Much of the growth in labor compensation during this survey period was reported to be in non-base-wage components such as bonuses and commissions and employer-provided health-care benefits. Contacts indicated that compensation growth was considerably higher for select groups of skilled workers, notably in the health-care, finance, and technology sectors, and in areas with very tight labor markets, such as Idaho and Utah, than it was overall.
Retail Trade and Services
District retailers reported generally solid performance for the holiday season as a whole, with sales up in dollar terms and in unit terms compared to last year. Sales growth was evident for most retail market segments, and the extent of holiday season discounting was about the same as last year. Sales growth was especially strong at department stores and establishments specializing in luxury products, with full-price items reportedly selling substantially better than last holiday season. Overall, most contacts reported that holiday sales met or slightly exceeded expectations, leaving retail inventories in balance.

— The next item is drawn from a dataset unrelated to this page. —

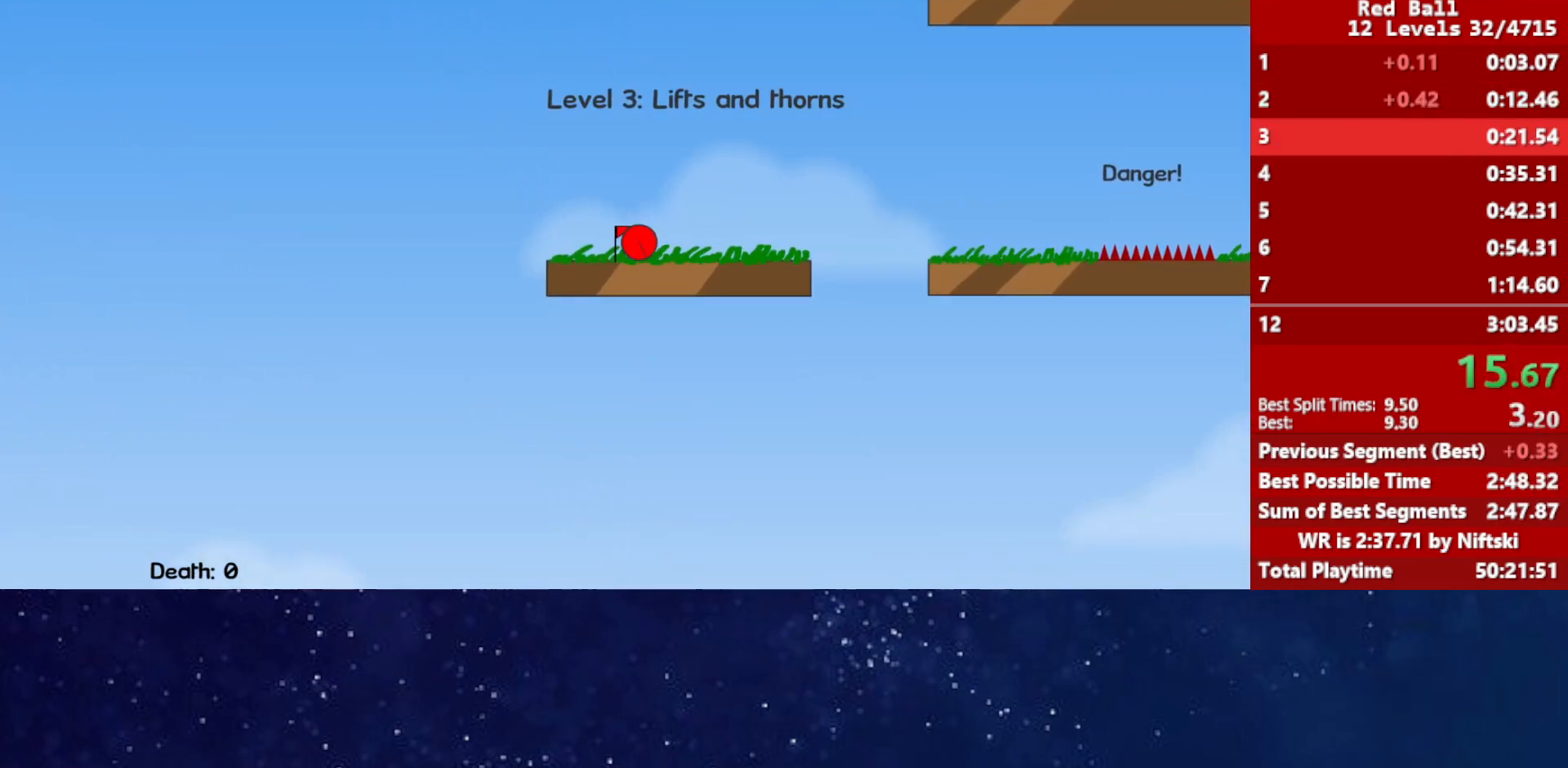
{"keys": ["right", "up"], "events": [[83, "up", "down"]]}
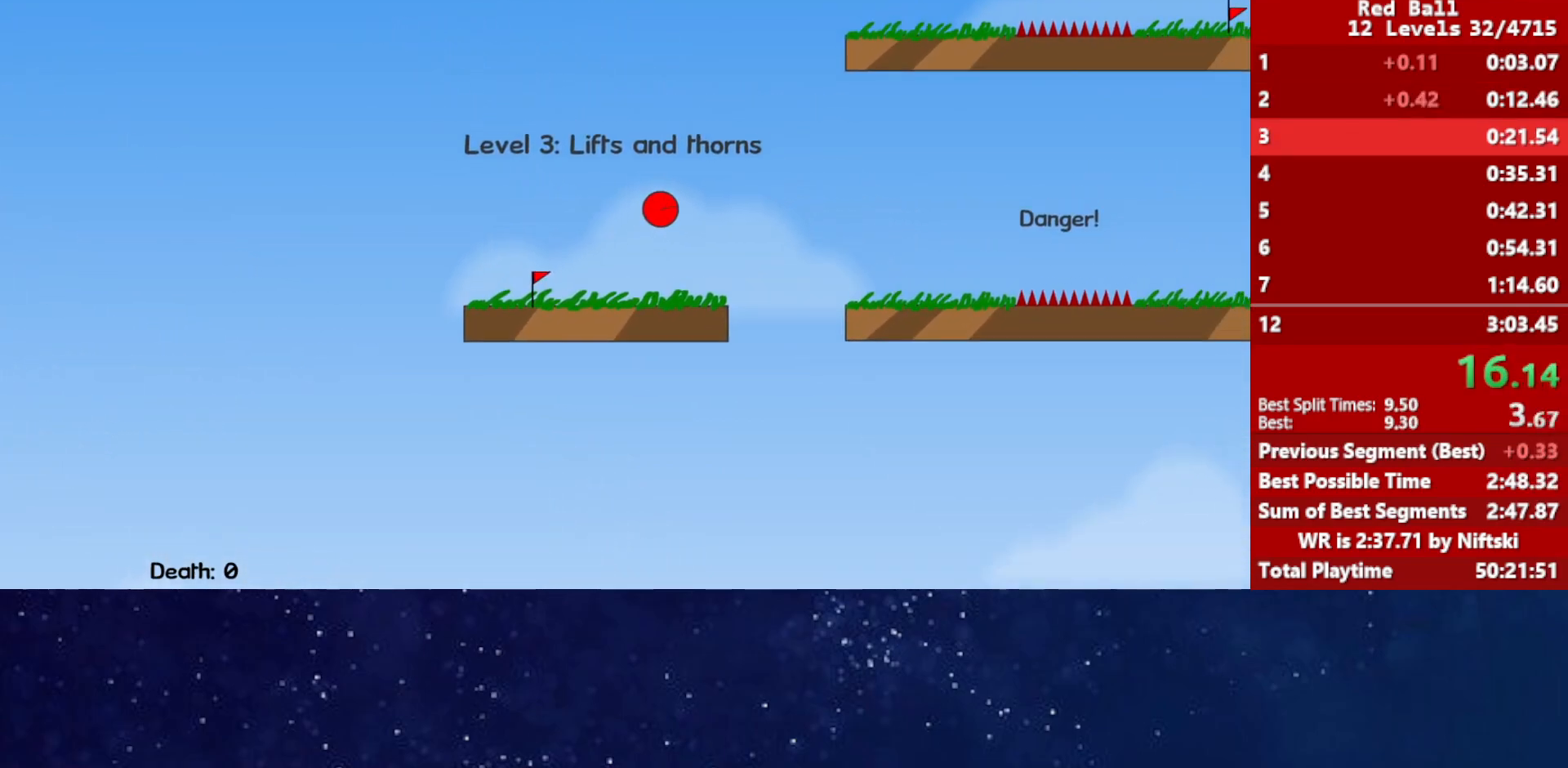
{"keys": ["right", "up"], "events": []}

Turning to the auto sector, sales of new automobiles were moderate on net, with strong sales of imports offsetting muted sales of domestic models. Inventories of domestic light trucks and SUVs remained at high levels.
Most service providers saw strong demand. Sales were brisk in the food and beverage, health-care, and technology services sectors. Tourist activity remained at high levels in most major markets. In Hawaii, total tourist visits and spending were up compared to a year ago, despite declines in the number of Japanese visitors during the survey period. In most parts of the District, hotel occupancy rates remained stable, while room rates rose further.

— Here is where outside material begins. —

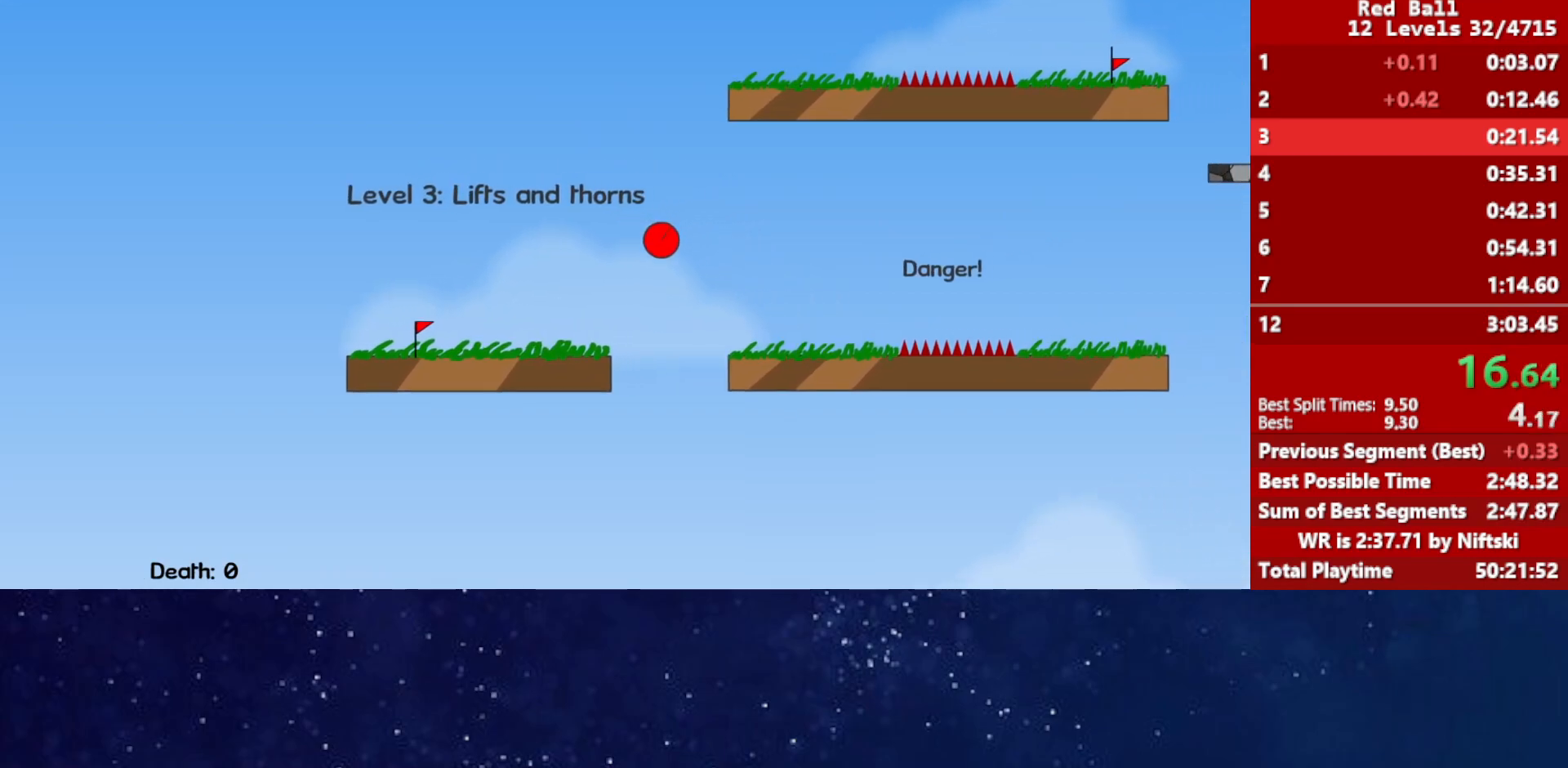
{"keys": ["right", "up"], "events": []}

District manufacturers reported an uptick in demand for their products in late November through the beginning of January. Semiconductor sales expanded at a solid pace, and capacity utilization in the sector generally remained in the range of 90 percent. Vigorous competition among manufacturers held down prices for various semiconductor products. Strong demand for commercial aircraft and defense products kept District producers operating at full capacity to meet ongoing order backlogs. Makers of machine tools saw continued increases in new orders but at a slightly reduced pace, and food manufacturers reported strong sales. In contrast, demand for wood products and selected building materials used primarily in residential construction contracted further.

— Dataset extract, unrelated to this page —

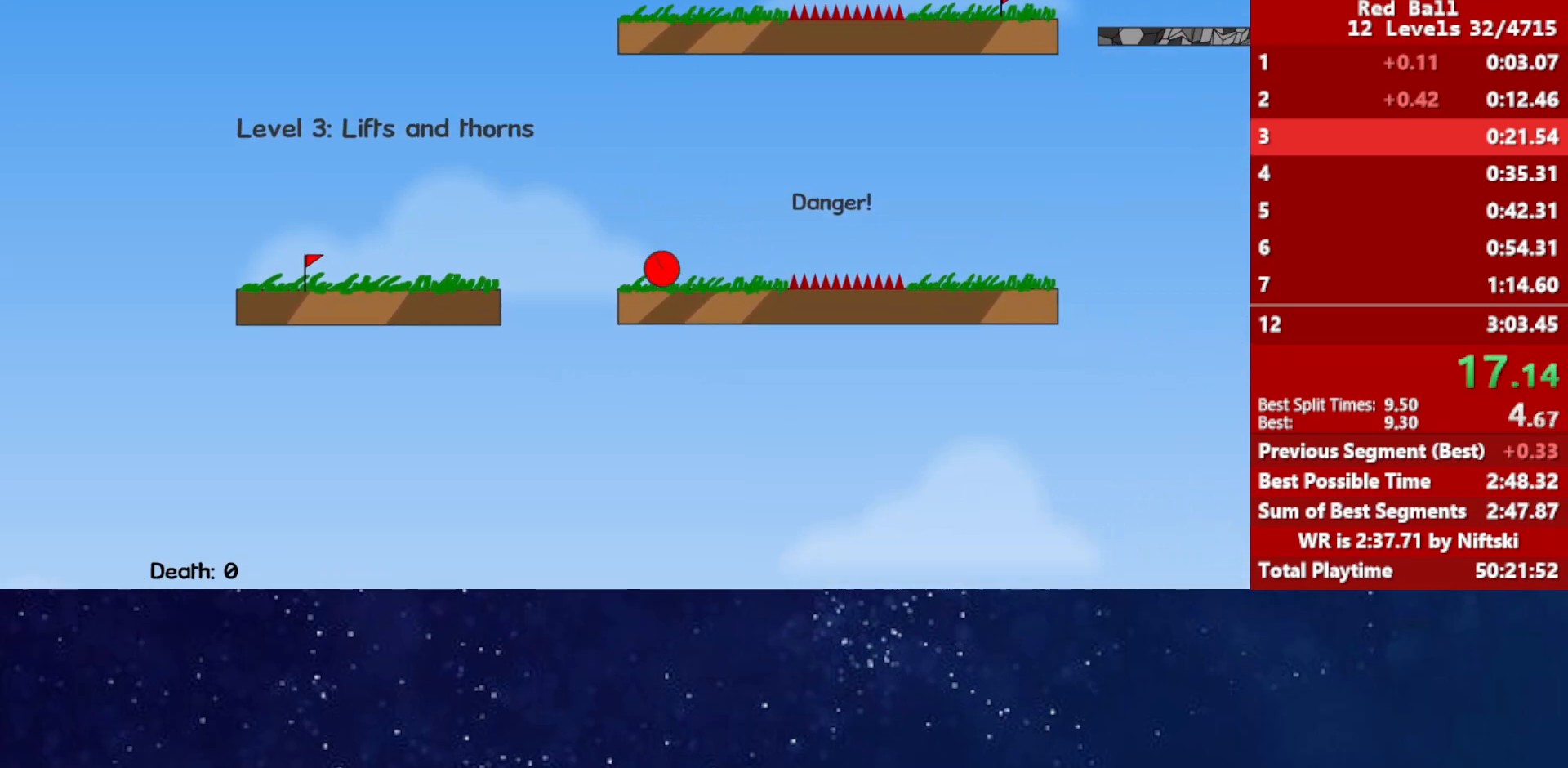
{"keys": ["right", "up"], "events": []}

Agriculture and Resource-related Industries
Demand for agricultural and resource-related products grew at a solid pace and production conditions were stable overall. Robust demand for livestock and most crops, such as pecans and corn, resulted in strong sales and higher prices for these items compared to a year ago. Price declines for fertilizers and freight services continued to ease pressures on production costs. In the resources sector, producers of oil and natural gas saw fairly robust demand and tight inventories overall.
Real Estate and Construction
District residential real estate markets cooled further, while demand for commercial real estate grew modestly. The pace of home sales and price appreciation deteriorated for existing and new homes in most areas during the survey period. In several previously hot areas, such as parts of Southern California and the San Francisco Bay Area, home price appreciation slowed to low single digits. District homebuilders continued to work down unsold inventory by offering significant incentives to entice buyers. Slower home sales continued to damp residential construction activity, particularly for condominiums. Continued growth in demand for commercial and industrial space was evident in further reductions in vacancy rates and increases in rental rates in most areas. Construction activity for commercial and public projects continued to expand, largely offsetting the decline in residential construction, although the pace of growth was slower than earlier in 2006.
Contacts in the banking sector continued to indicate that, on net, overall loan demand and credit quality were solid. Demand for commercial and industrial loans continued to outpace demand for residential loans, owing in large part to the drop-off in mortgage originations and refinancing. Contacts reported that indicators of credit quality, such as loan delinquencies, were at favorable levels in general. Tight labor markets for skilled workers in banking and other financial services remained a major concern; employers offered significant signing bonuses and other incentives to attract capable workers.